Records contained in a dataset
==============================

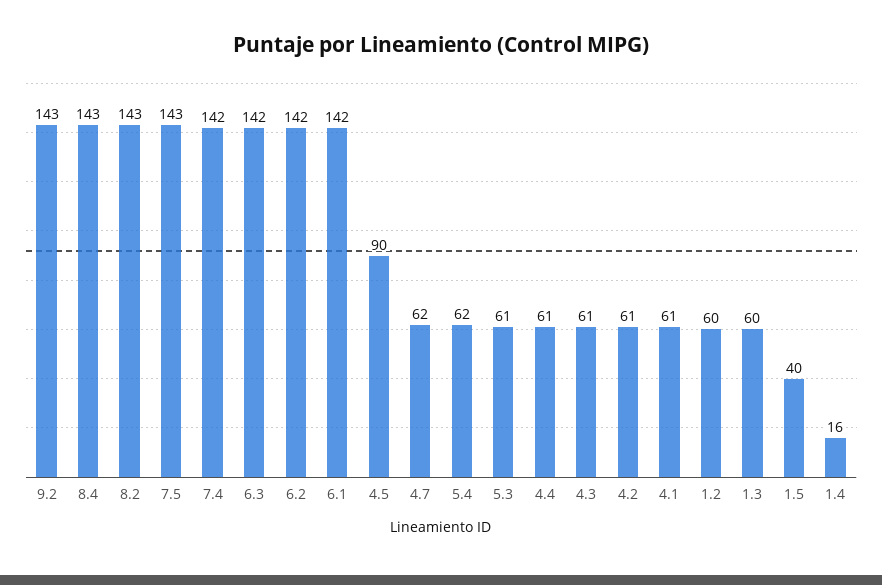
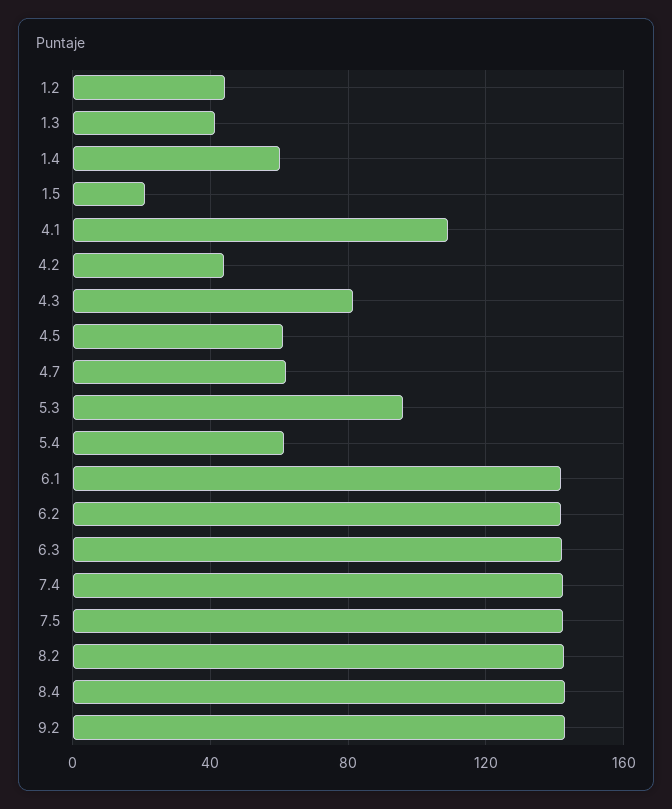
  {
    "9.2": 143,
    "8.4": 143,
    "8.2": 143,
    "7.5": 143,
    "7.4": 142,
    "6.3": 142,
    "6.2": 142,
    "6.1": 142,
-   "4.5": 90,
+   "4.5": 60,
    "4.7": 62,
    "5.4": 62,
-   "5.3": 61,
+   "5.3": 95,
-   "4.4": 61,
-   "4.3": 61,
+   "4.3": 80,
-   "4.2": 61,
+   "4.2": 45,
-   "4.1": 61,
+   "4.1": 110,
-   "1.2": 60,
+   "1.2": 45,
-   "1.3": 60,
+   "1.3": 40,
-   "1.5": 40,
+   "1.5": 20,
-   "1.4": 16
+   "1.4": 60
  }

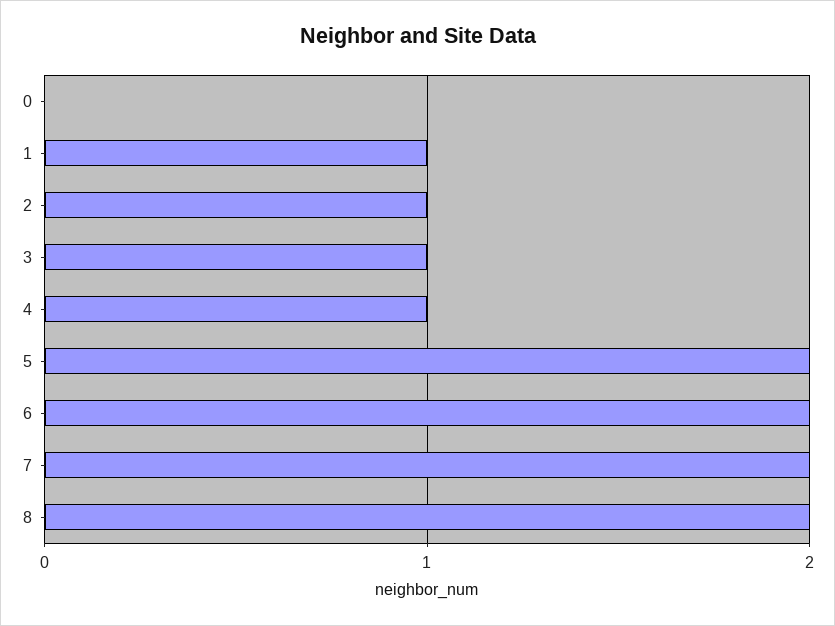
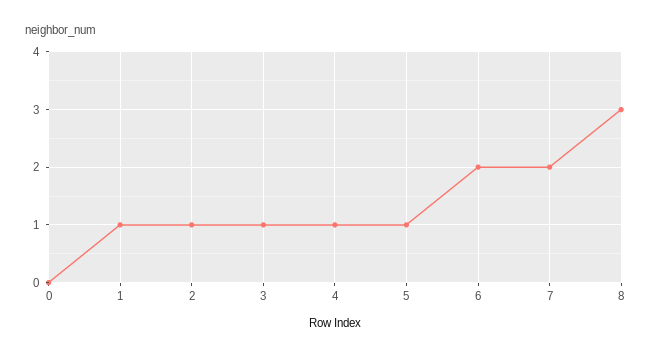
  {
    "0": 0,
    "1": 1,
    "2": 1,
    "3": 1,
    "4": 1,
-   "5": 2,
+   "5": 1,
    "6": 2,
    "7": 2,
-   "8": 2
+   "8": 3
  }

==============================

## What the exercise asks
Word for word, restate the records shown above, minus the pictures.

## Task result
  {
    "9.2": 143,
    "8.4": 143,
    "8.2": 143,
    "7.5": 143,
    "7.4": 142,
    "6.3": 142,
    "6.2": 142,
    "6.1": 142,
-   "4.5": 90,
+   "4.5": 60,
    "4.7": 62,
    "5.4": 62,
-   "5.3": 61,
+   "5.3": 95,
-   "4.4": 61,
-   "4.3": 61,
+   "4.3": 80,
-   "4.2": 61,
+   "4.2": 45,
-   "4.1": 61,
+   "4.1": 110,
-   "1.2": 60,
+   "1.2": 45,
-   "1.3": 60,
+   "1.3": 40,
-   "1.5": 40,
+   "1.5": 20,
-   "1.4": 16
+   "1.4": 60
  }

  {
    "0": 0,
    "1": 1,
    "2": 1,
    "3": 1,
    "4": 1,
-   "5": 2,
+   "5": 1,
    "6": 2,
    "7": 2,
-   "8": 2
+   "8": 3
  }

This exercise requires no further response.